Both have been around for some time, with Waterfall appearing some 50 years ago and Agile a relative newcomer, at about 20 years old. Both emerged as tools for principally managing software development but are now widely applied across very different types of projects.
WHAT IS THE DIFFERENCE?
To put it simply Waterfall is essentially making a good plan and sticking to it, while Agile utilizes a more flexible, iterative approach. Waterfall is more sequential and predefined, while Agile is more adaptable as a project progresses.
Agile is more a set of principles than one methodology. It is a practice based on continuous iterations of development and testing where such activities can run concurrently. Agile applications are characterized by a series of tasks that are designed, executed and adapted as the situation demands, rather than a pre-planned process.
Waterfall, on the other hand, is much more linear, focusing on up front planning with requirements fully defined before a project commences. Like its name suggests, work cascades, much like a waterfall, through different project phases. Each phase needs to be completed before the next one can begin.
SOME PROS AND CONS
- Agile’s flexibility avoids rigidity. Stakeholders and team members have opportunities to observe and test throughout the project which allows for adjustments and changes to be made as things move forward. This greater “user focus” means that on delivery it’s likely the outcome will be more in line with expectations – even if they have evolved along the way.

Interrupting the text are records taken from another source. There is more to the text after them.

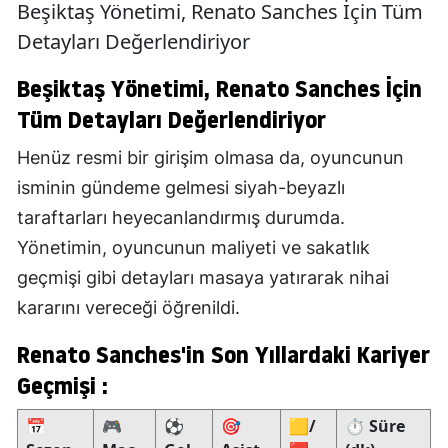
Beşiktaş Yönetimi, Renato Sanches İçin Tüm
Detayları Değerlendiriyor
Beşiktaş Yönetimi, Renato Sanches İçin
Tüm Detayları Değerlendiriyor
Henüz resmi bir girişim olmasa da, oyuncunun
isminin gündeme gelmesi siyah-beyazlı
taraftarları heyecanlandırmış durumda.
Yönetimin, oyuncunun maliyeti ve sakatlık
geçmişi gibi detayları masaya yatırarak nihai
kararını vereceği öğrenildi.
Renato Sanches'in Son Yıllardaki Kariyer
Geçmişi :
📅
🎮
⚽
🎯
🟨/
⏱ Süre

- Agile encourages teamwork, collaboration, self-organisation and accountability. This helps with overall motivation and commitment to a project’s outcomes and goals.
- Because of its flexibility and ability to adapt, an Agile project can run the risk of losing direction or falling behind schedule. Constantly iterating and re-aligning a project can easily stretch budgets and timelines.
- Adherence to Agile principles mean that team members are almost completely dedicated to the project which can be challenging from a resource or continuity point of view. While this kind of focus can lead to faster outcomes it may not lead to better ones if the project feels uncontained or has lost focus.
- Waterfall is particularly efficient for well-defined projects. Project stakeholders agree upfront on what will be delivered, which makes planning and design much easier. Progress is more easily tracked as the full scope of the project is known from the beginning.
- Unlike Agile, this more linear approach often means that team members only need to be available for their specific project phases and can thus continue to focus in other areas. Equally a project’s customers may only need to be involved heavily in the early initial scoping phase and then at delivery.
- On the downside, Waterfall requires comprehensive requirements up front which can sometimes be challenging for more complex or longer-term projects.
- Its sequential nature and reliance on pre-planning means there is a certain rigidity built into the project that makes mid-project pivots or directional shifts difficult to deploy without re-engineering all those pre-made plans.
HOW TO CHOOSE?
Agile makes sense where a project is based on incremental progress, complex deliverables or consists of multiple, not always sequential timelines. Projects that require cohesive and collaborative but cross-functional teams to deliver will need to take an Agile approach.
If processes or roles are unclear it makes room for figuring it out as the project goes along. It also allows for involving the project client at any stage along the way. Products that are developed in stages, updates or versions are particularly suited to Agile.
Waterfall is usually more suited to less complex projects or those that have well defined requirements, processes and roles for team members. Single delivery time-frames with lots of detail and an expectation that very little is likely to change along the way are ideal.
Waterfall also works well when the client is not required to be heavily involved beyond the initial brief and final delivery. From a management point of view, Waterfall can often make sense for fixed-price or contract dependent projects in order to lessen the risk of budget or delivery over-runs.